Mengapa mimpi harus disesuaikan dan dicari agar seperti mimpi-mimpi orang yang kesusahan dan mendambakan hidup yang sejahtera. Orang-orang di panggung itu hidupnya barangkali sudah sejahtera dan membutuhkan orang-orang lain yang memiliki pengetahuan tentang mimpi yang seharusnya, mimpi yang berbeda dari mimpi orang yang punya duit, punya jabatan dan mimpi yang paling mustahil dari seorang jenderal misalnya.
Sri Panggung memiliki kemampuan dasar untuk memberi empati, menarik perhatian dengan kata-kata, menarik perhatian dengan sedikit sandiwara, namun tidak pernah menarik perhatian dalam memberikan solusi, dia hanya menarik perhatian ketika bisa memberikan solusi seperti yang dimiliki orang-orang kebanyakan, itupun ketika tidak lupa bahwa dia sedang berkuasa, tidak sedang mencari duit atau mempertahankan kekuasaannya untuk orang-orang sekelompoknya yang masih menderita karena antri untuk sejahtera dengan mudah.
Sri Pangung pandai mengungkapkan dengan kata-kata sesuai skenario yang dibuat oleh atasannya, oleh kelompoknya agar bisa memikat orang banyak dan dari skenario dirinya sendiri demi ketenaran pribadinya yang akan melambungkannya ke hal-hal yang tidak dipahaminya, untuk kemudian bingung, tercenung dan akhirnya merusak mimpi-mimpi yang ditawarkannya kepada khalayak, karena memang bukan itulah mimpinya.
Mimpi orang-orang yang sakit hati adalah mimpi termudah yang bisa diceritakan, dan dengan fasih sri panggung dapat memerankannya di panggung yang diciptakannya, namun dibalik itu tidak ada kebanggaan apa-apa dari tawarannya itu karena tak pernah dialaminya sendiri.
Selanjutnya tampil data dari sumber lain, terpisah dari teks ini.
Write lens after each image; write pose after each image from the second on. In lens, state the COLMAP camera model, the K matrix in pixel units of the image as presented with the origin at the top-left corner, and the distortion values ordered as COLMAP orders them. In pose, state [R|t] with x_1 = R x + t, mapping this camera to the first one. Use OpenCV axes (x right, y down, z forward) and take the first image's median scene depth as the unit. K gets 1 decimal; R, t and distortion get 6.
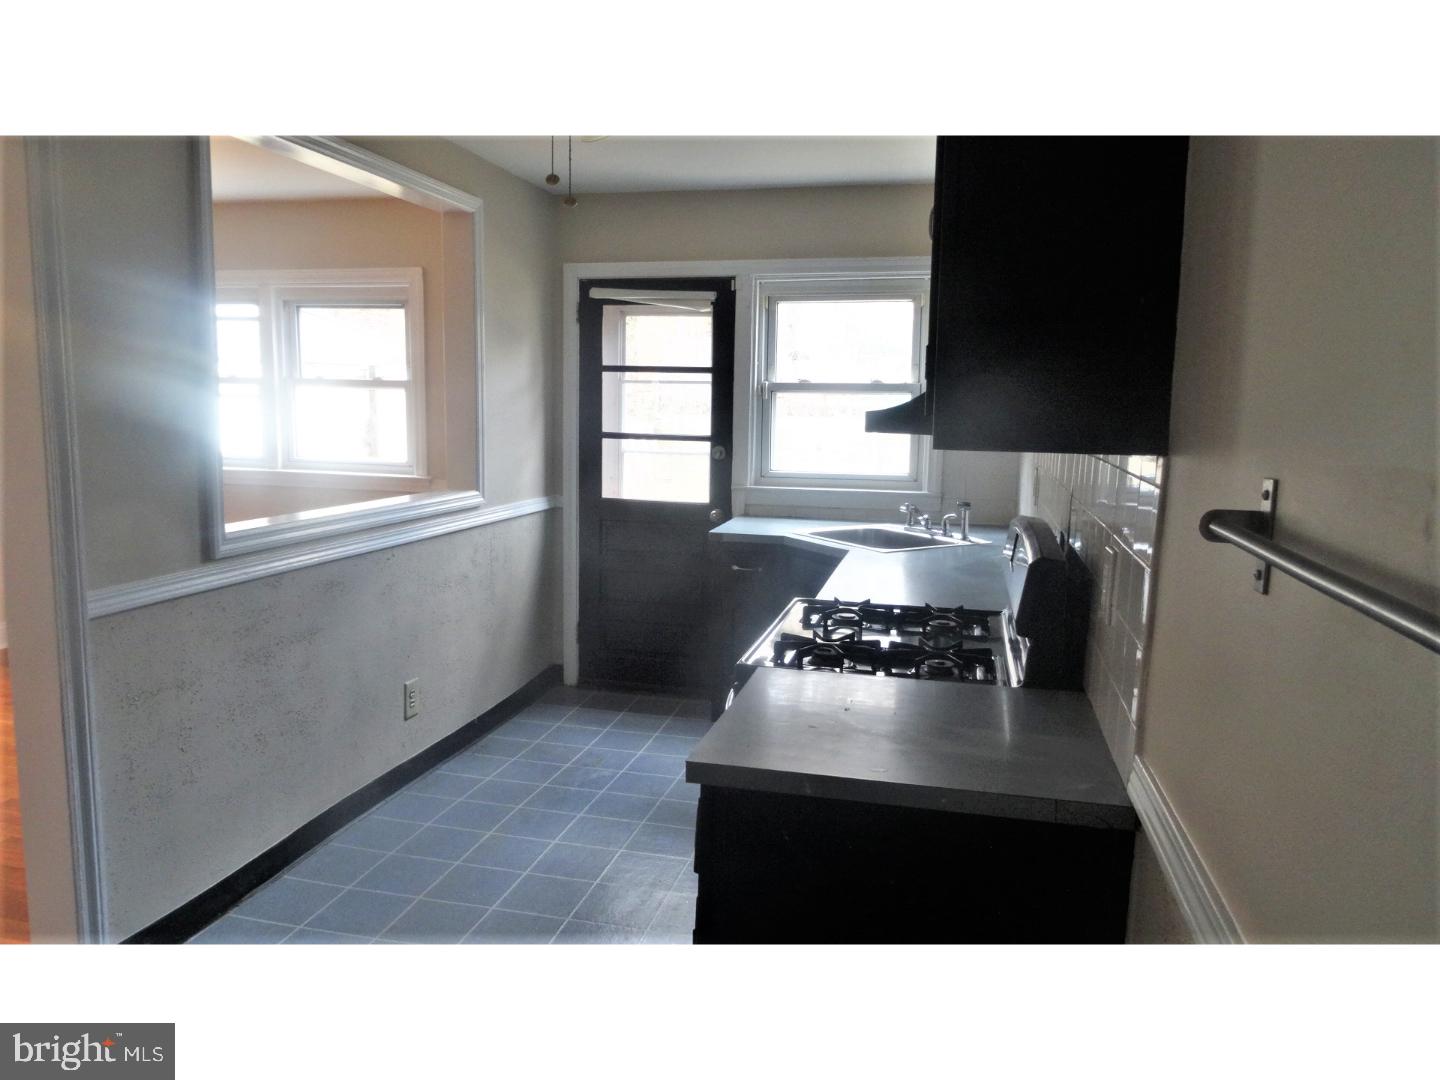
lens RADIAL K [[1078.2, 0, 720.0], [0, 1078.2, 540.0], [0, 0, 1]] dist [-0.026571, -0.000041]
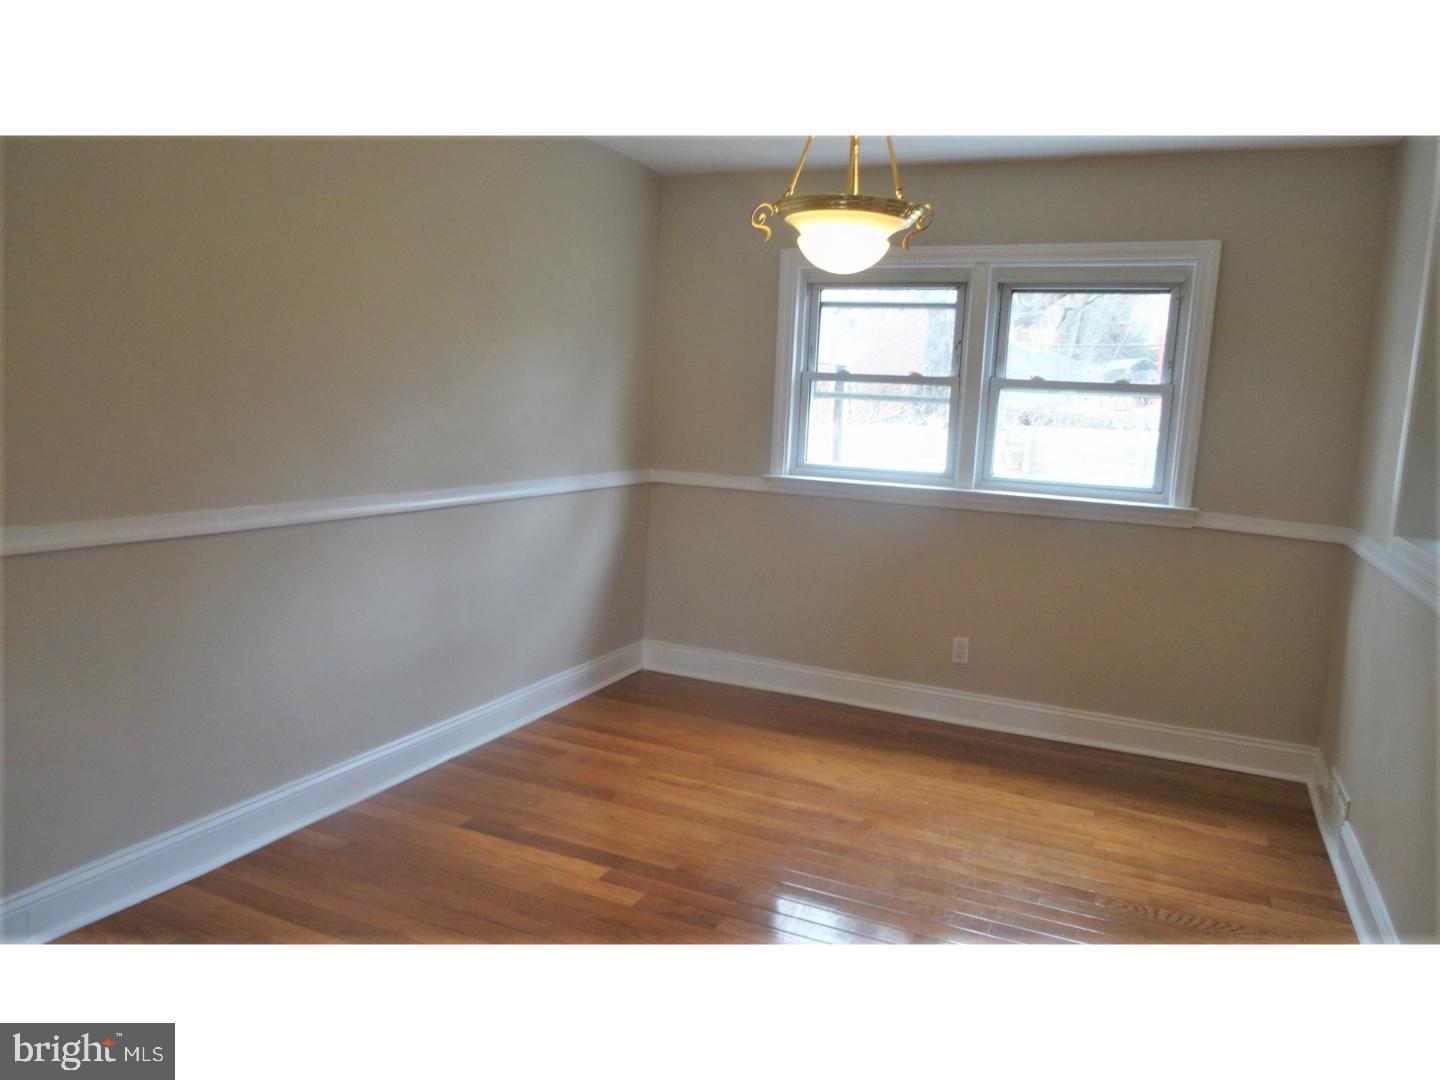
lens RADIAL K [[1035.4, 0, 720.0], [0, 1035.4, 540.0], [0, 0, 1]] dist [0.000639, 0.003521]
pose [[0.994557, 0.007073, 0.103951, -0.295756], [-0.009109, 0.999775, 0.019131, -0.019512], [-0.103793, -0.019973, 0.994398, 0.116065]]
Sungguh kehidupan yang aneh darinya bahwa dari balik meja dan krusi empuk dengan cepat dapat saja diperankannya sebagai orang yang mengalami fitnah dan kesusahan luar biasa, namun mengapa dia tidak berontak dalam kenyataan. Memberontak untuk bekerja keras dan tidak menjalani kehidupan nikmat yang menjadi apa yang difasirkannya sebagai 'musuh'.
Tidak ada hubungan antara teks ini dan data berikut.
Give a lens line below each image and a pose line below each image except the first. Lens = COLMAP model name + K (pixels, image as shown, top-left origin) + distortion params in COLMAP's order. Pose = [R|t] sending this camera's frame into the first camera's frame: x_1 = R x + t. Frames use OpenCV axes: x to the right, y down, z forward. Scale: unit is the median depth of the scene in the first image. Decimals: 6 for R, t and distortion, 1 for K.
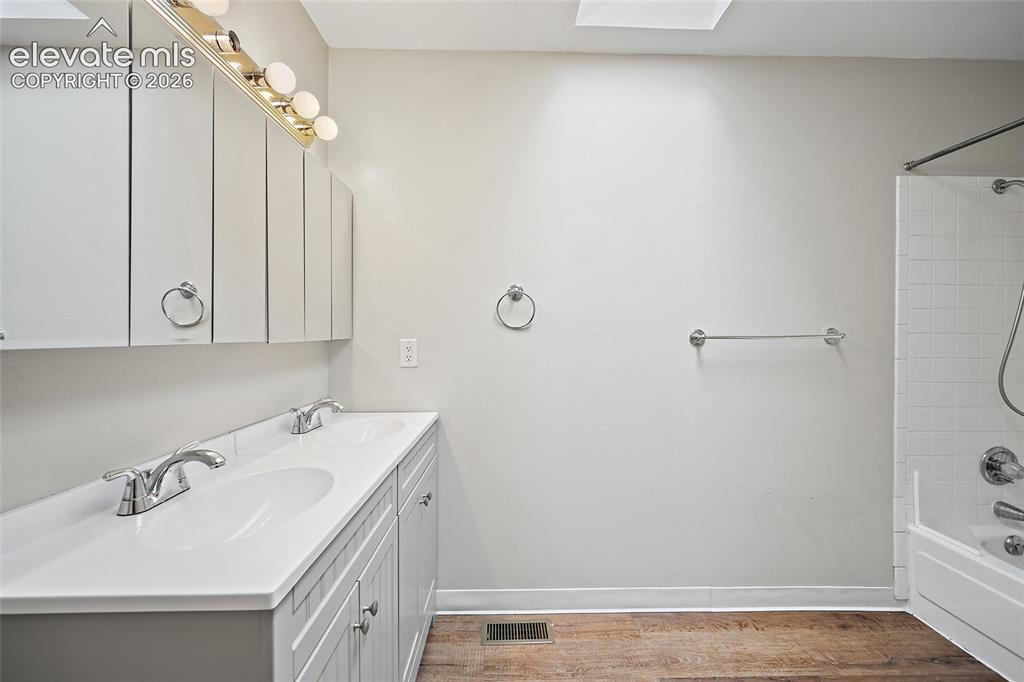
lens RADIAL K [[411.0, 0, 510.2], [0, 411.0, 336.4], [0, 0, 1]] dist [-0.004034, 0.001696]
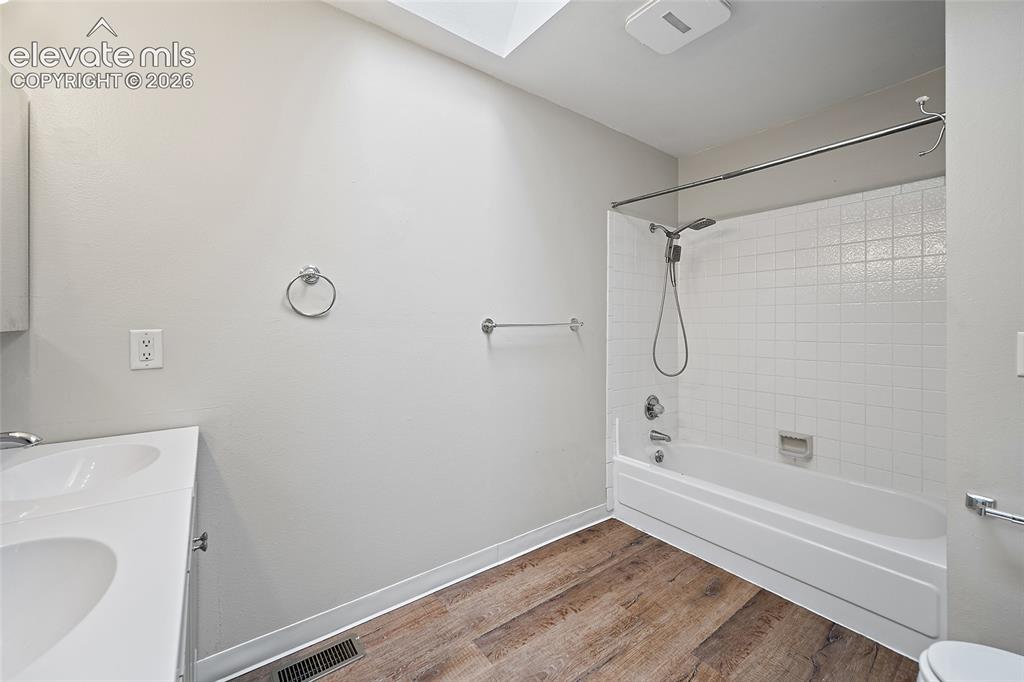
lens RADIAL K [[411.0, 0, 511.0], [0, 411.0, 325.4], [0, 0, 1]] dist [-0.004034, 0.001696]
pose [[0.810812, -0.003689, 0.585296, -0.153337], [0.003081, 0.999993, 0.002034, -0.000476], [-0.585299, 0.000154, 0.810817, 0.051164]]
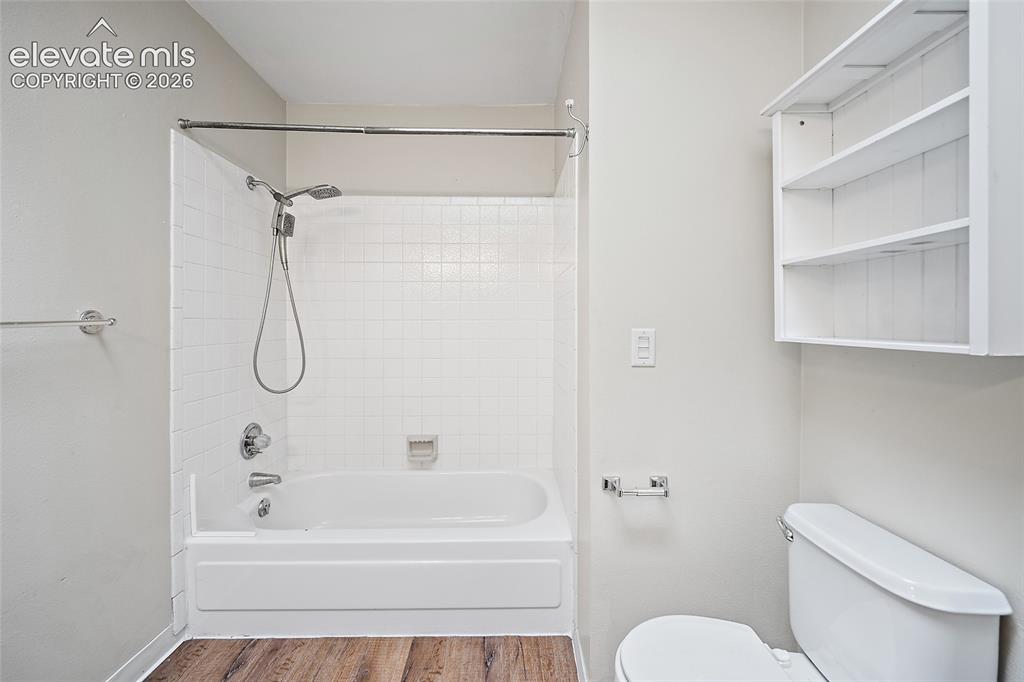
lens RADIAL K [[411.0, 0, 515.2], [0, 411.0, 324.2], [0, 0, 1]] dist [-0.004034, 0.001696]
pose [[-0.004619, -0.010257, 0.999937, 0.106498], [0.003542, 0.999941, 0.010273, -0.002159], [-0.999983, 0.003589, -0.004582, 0.309261]]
'Munafikin' nabiku menyebutnya, dan kemampuan seperti ini ada dalam setiap insan, tergantung bagaimana cara mengolahnya agar tidak menjadi 'munafikin'.
Sebelum sandiwara dimulai, sri panggung akan menebarkan poster-poster yang ditempelkan di mana saja agar pentasnya bisa sukses dan menghasilkan laba. Sri Panggung tak pernah baerfikir bahwa pernbuatannya itu sudah merusak tatanan seni dan kabudayan. 'The Show must Go On' begitu judul sebuah lagu yang bisa dikatakan mewakilinya, bahwa apapun yang terjadi saat panggung pementasan pesta demokrasi harus menang dan mendapatkan suara, entah mimpi macam apa yang bisa ditawarkan. Dan dalam benaknya berkata bahwa dia hanya bermodalkan sebuah mimpi yang akan dilupakan ketika sudah bangun dan siang hari setelah sarapan.